For decades, fairness has been the bedrock principle of the American organ transplant system. A national registry operates under strict rules so that donated organs go to critically ill patients who have been waiting the longest.
But a groundbreaking New York Times investigation uncovered a deeply troubling shift: Officials now regularly ignore the rankings, leapfrogging over hundreds or even thousands of people when they give out kidneys, livers, lungs and hearts. These organs are often going to recipients who are not as sick, have not been waiting nearly as long and, in some cases, are not on the list at all.
The Times revealed that officials skipped patients on the waitlists for nearly 20 percent of transplants from deceased donors last year — six times as often as a few years earlier. And the consequences are devastating.

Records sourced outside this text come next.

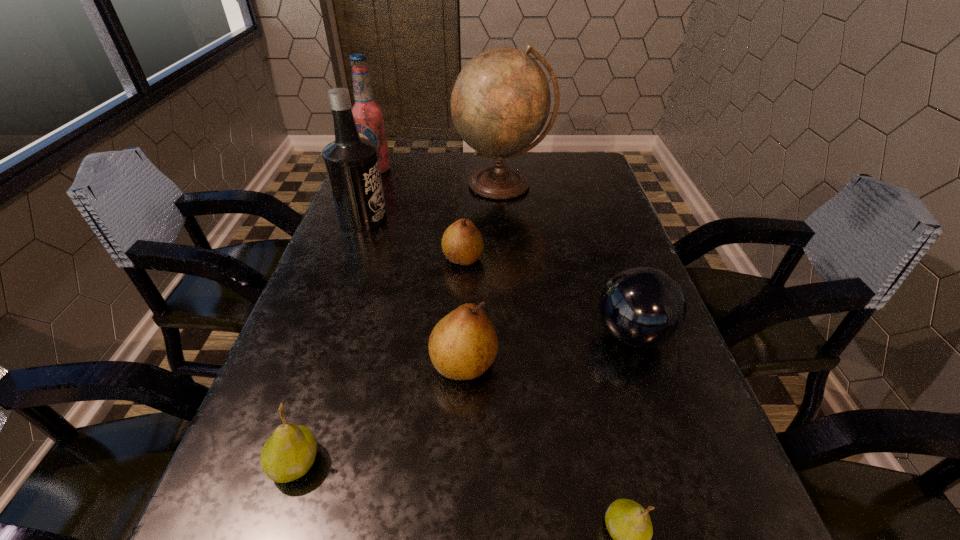
This screenshot has height=540, width=960. Identify the location of globe. (500, 102).

In order to click on liquor in this screenshot , I will do `click(352, 165)`.

Locate an element on the screen. blue alcohol is located at coordinates (369, 117).

Locate an element on the screen. Image resolution: width=960 pixels, height=540 pixels. the tallest pear is located at coordinates (463, 345).

The height and width of the screenshot is (540, 960). In order to click on the bigger brown pear in this screenshot , I will do `click(463, 345)`.

The image size is (960, 540). Identify the location of black bowling ball. 642,307.

At what (x,y) coordinates should I click in order to perform the action: click on the smaller brown pear. Please return your answer as a coordinate pair (x, y). The width and height of the screenshot is (960, 540). Looking at the image, I should click on (462, 243).

You are a GUI agent. You are given a task and a screenshot of the screen. Output one action in this format:
    pyautogui.click(x=<x>, y=<y>)
    Task: Click on the farther brown pear
    
    Given the screenshot: What is the action you would take?
    pyautogui.click(x=462, y=243)

Identify the location of the farther green pear. (289, 453).

What are the coordinates of `the left green pear` in the screenshot? It's located at (289, 453).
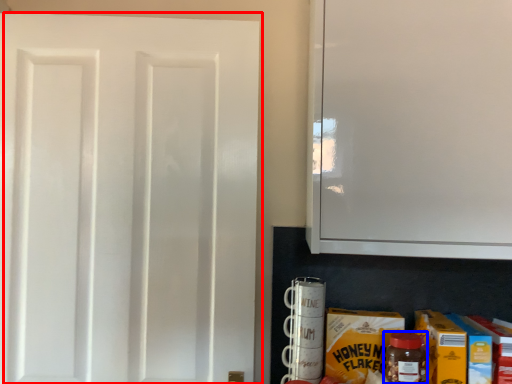
Question: Which object appears farthest to the camera in this image, door (highlighted by a red box) or bottle (highlighted by a blue box)?

Choices:
 (A) door
 (B) bottle

Answer: (A)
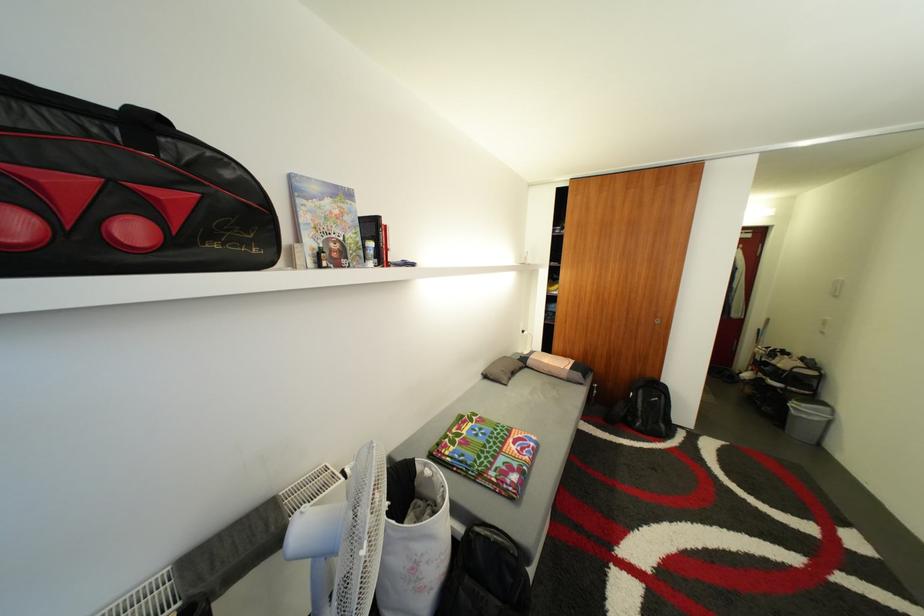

More than 1,200 people have died after nearing the top of a waiting list, only to be passed over and denied a chance.
Corey Field, a Minnesota grocer, was 10th on a list for a liver when he was skipped. He died two months later. Damon Gault, a Northern California brewer, was eighth on the list for a heart when he was skipped. He died six weeks later. Their families did not know what had happened until The Times told them.
The investigation combined painstaking analysis of federal databases, including one that had never been accessed by journalists; extensive shoe-leather reporting; and innovative 3D rendering and animation to explain how hospitals and the nonprofits responsible for organ allocation have learned to game a complex system for convenience and profit.
Using a new framework for 3D animation on the web, the reporters were able to illustrate the entire scale of the transplant waiting list and to represent detailed data on individuals and their matches. They showed — with heartbreaking specificity and sweep — how 15-year-old Marcus Edsall-Parr missed out on a perfectly matched kidney despite being number one on the waitlist.
All the visualizations were built on real patient data to capture the human toll of the growing problem.
Ignoring the waitlists not only erodes trust in the system, but also has exacerbated disparities in health care: The Times’ analysis revealed that those out-of-sequence transplants go disproportionately to white and Asian patients and college graduates.
The nonprofits and hospitals acknowledged the problem but said it was a necessary, if imperfect, solution to a nationwide shortage of organs. They said fewer organs would go to waste and more lower-quality organs would be transplanted. But with a deep understanding of the system, the reporters showed that both those widely held assumptions were false.
The investigation showed that despite mounting evidence about these allocations, federal agencies and the Organ Procurement and Transplant Network, which manages the system, did almost nothing to address the inequity until The Times got involved.